Emily Chicklis '18: Your Vote Makes a Difference

November 07, 2016

Emily Chicklis

Emily filled us in on the importance of voting — and the election party on the Residence Campus!

What's your major? 

I'm double majoring in psychology and biostatistics — but I'm often found lurking around political science events and liaison meetings. 

What drew you to your program?

I've always been interested in psychology and mental health, but I love the way statistics helps me to look at research (and perhaps conduct my own) with a critical eye. Plus, Professor Goldman's statistics courses are great! 

What's your favorite class you've taken so far?

I really enjoyed Political Novels with Professor Cole. We read a semester's worth of interesting sci-fi novels, analyzing the political systems and ideas within them, and comparing the fictions with reality.
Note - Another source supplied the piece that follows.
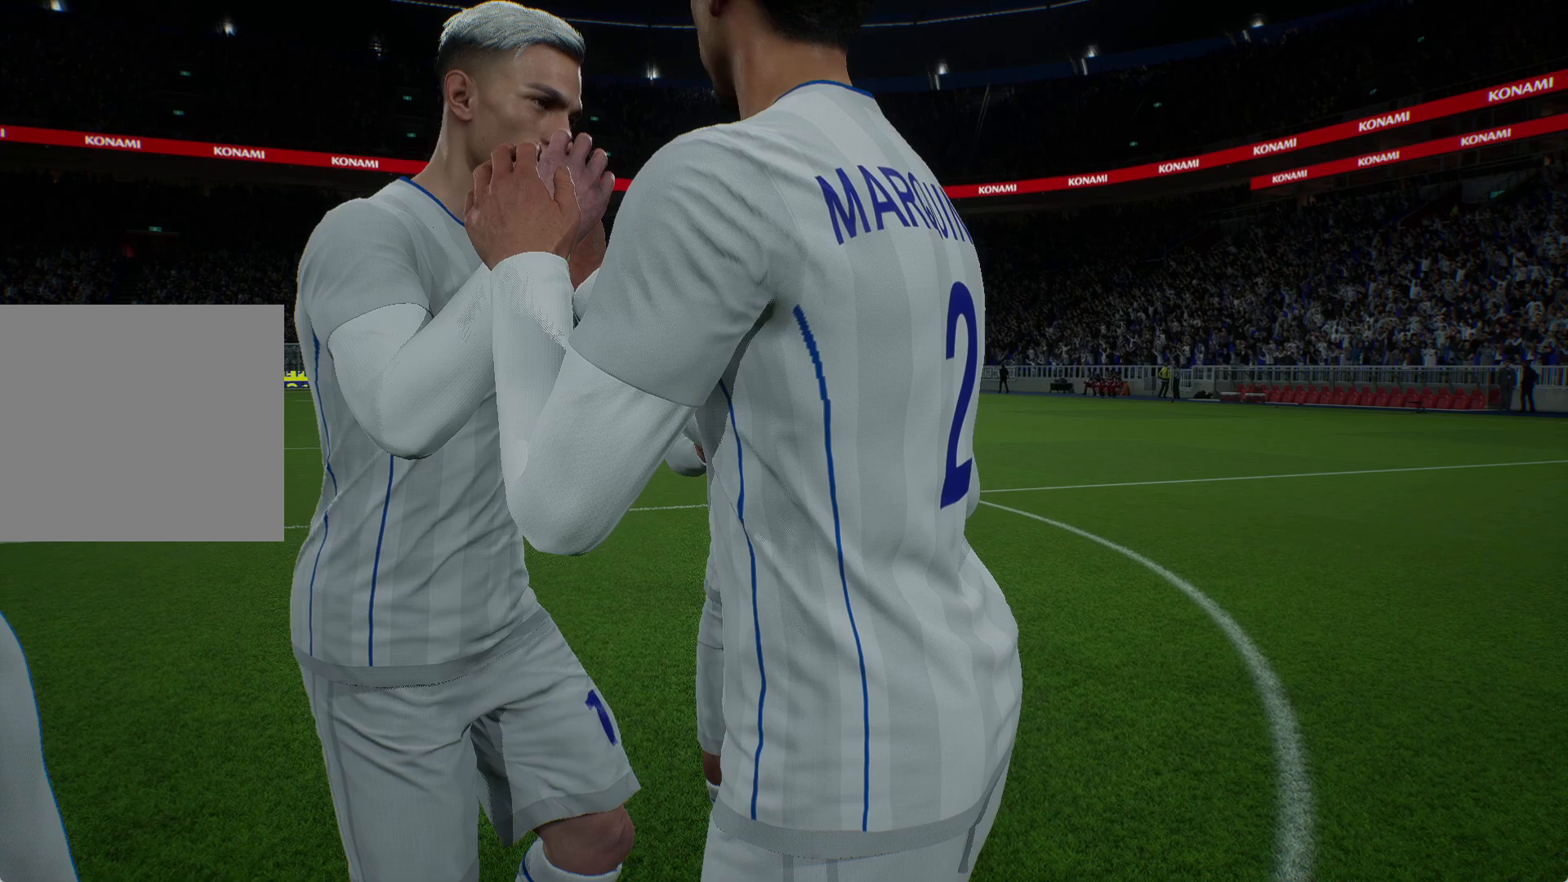
Gameplay with a controller (Xbox layout); each line is a JSON object with the inputs held at the frame after it. "events" lists button and stick changes between this image and that frame as [ms after this image, input, new state], when the widget could be followed in between.
{"buttons": [], "left_stick": "center", "right_stick": "center", "events": [[317, "A", "down"], [433, "A", "up"]]}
Super interesting. 

Tell us about the party on Residence Campus on election night. 

It's at 8:00 p.m. in Bartol. It should be a good one! The presidential election has everyone fired up, and it'll be fun to have others to — hopefully — celebrate with. Plus there will probably be food.

Why should students get out and vote? Why is voting so important?

Because their votes genuinely make a huge difference. Voting is a right of citizenship that has been treated as a privilege for far too long, and this year the U.S. will see its most diverse electorate ever. Let's see what kind of a government we can build from that.

Voting is our primary means of having a direct say in government. Most of the emphasis is placed on the presidential elections, but local issues are just as — if not more — important, and are likely have a direct impact on your life. In addition to the presidential nominees, there will be congressional candidates and local propositions on the ballot. Do your research and look into the issues that are important to you. Then vote for what you think is right.

As for the presidential election, keep in mind that the balance of the Supreme Court is at stake, and historically, major civil rights have been "granted" and taken away at the whim of those nine people. This may be a lesser-of-two-evils situation (most political elections are), but we have to go for the lesser this time around if we want to make positive systemic changes in the future.

How have you been involved with the election?

I've been following the election closely, watching the debates almost religiously and gathering all the information I can. I also wrote two articles on the subject for the Simmons Voice and joined the second debate party organized by Mellyssa De Paiva in Arnold Hall.